---------- Records to process ----------

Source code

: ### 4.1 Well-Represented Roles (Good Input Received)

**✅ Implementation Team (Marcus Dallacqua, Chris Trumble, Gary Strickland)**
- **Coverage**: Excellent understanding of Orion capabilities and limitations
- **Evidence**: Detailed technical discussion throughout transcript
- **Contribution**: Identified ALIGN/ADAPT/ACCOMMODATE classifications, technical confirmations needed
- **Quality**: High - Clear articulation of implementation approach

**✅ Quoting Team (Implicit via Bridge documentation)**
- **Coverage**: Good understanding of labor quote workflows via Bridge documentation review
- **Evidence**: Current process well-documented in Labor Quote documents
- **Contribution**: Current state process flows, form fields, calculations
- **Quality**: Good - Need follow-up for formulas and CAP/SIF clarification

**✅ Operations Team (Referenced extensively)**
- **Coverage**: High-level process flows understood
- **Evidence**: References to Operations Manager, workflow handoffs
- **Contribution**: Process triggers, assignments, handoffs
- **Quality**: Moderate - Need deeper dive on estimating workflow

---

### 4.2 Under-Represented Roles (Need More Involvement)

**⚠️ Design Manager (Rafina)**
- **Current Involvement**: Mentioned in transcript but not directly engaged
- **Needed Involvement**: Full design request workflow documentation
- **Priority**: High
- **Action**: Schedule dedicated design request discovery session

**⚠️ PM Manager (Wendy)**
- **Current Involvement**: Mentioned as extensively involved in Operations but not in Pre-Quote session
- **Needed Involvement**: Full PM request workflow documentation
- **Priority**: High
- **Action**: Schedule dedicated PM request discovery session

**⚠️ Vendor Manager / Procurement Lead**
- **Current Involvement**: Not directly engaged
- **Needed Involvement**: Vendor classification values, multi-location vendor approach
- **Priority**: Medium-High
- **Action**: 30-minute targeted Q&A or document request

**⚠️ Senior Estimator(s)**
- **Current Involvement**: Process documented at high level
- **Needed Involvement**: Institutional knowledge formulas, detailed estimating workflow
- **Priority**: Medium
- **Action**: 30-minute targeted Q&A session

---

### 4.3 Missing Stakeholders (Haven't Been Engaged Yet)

----------

Repeat each line of the data above, exactly as it appears, from the first through the line that contains "PM Manager (Wendy)**".

Worked solution:
Source code

: ### 4.1 Well-Represented Roles (Good Input Received)

**✅ Implementation Team (Marcus Dallacqua, Chris Trumble, Gary Strickland)**
- **Coverage**: Excellent understanding of Orion capabilities and limitations
- **Evidence**: Detailed technical discussion throughout transcript
- **Contribution**: Identified ALIGN/ADAPT/ACCOMMODATE classifications, technical confirmations needed
- **Quality**: High - Clear articulation of implementation approach

**✅ Quoting Team (Implicit via Bridge documentation)**
- **Coverage**: Good understanding of labor quote workflows via Bridge documentation review
- **Evidence**: Current process well-documented in Labor Quote documents
- **Contribution**: Current state process flows, form fields, calculations
- **Quality**: Good - Need follow-up for formulas and CAP/SIF clarification

**✅ Operations Team (Referenced extensively)**
- **Coverage**: High-level process flows understood
- **Evidence**: References to Operations Manager, workflow handoffs
- **Contribution**: Process triggers, assignments, handoffs
- **Quality**: Moderate - Need deeper dive on estimating workflow

---

### 4.2 Under-Represented Roles (Need More Involvement)

**⚠️ Design Manager (Rafina)**
- **Current Involvement**: Mentioned in transcript but not directly engaged
- **Needed Involvement**: Full design request workflow documentation
- **Priority**: High
- **Action**: Schedule dedicated design request discovery session

**⚠️ PM Manager (Wendy)**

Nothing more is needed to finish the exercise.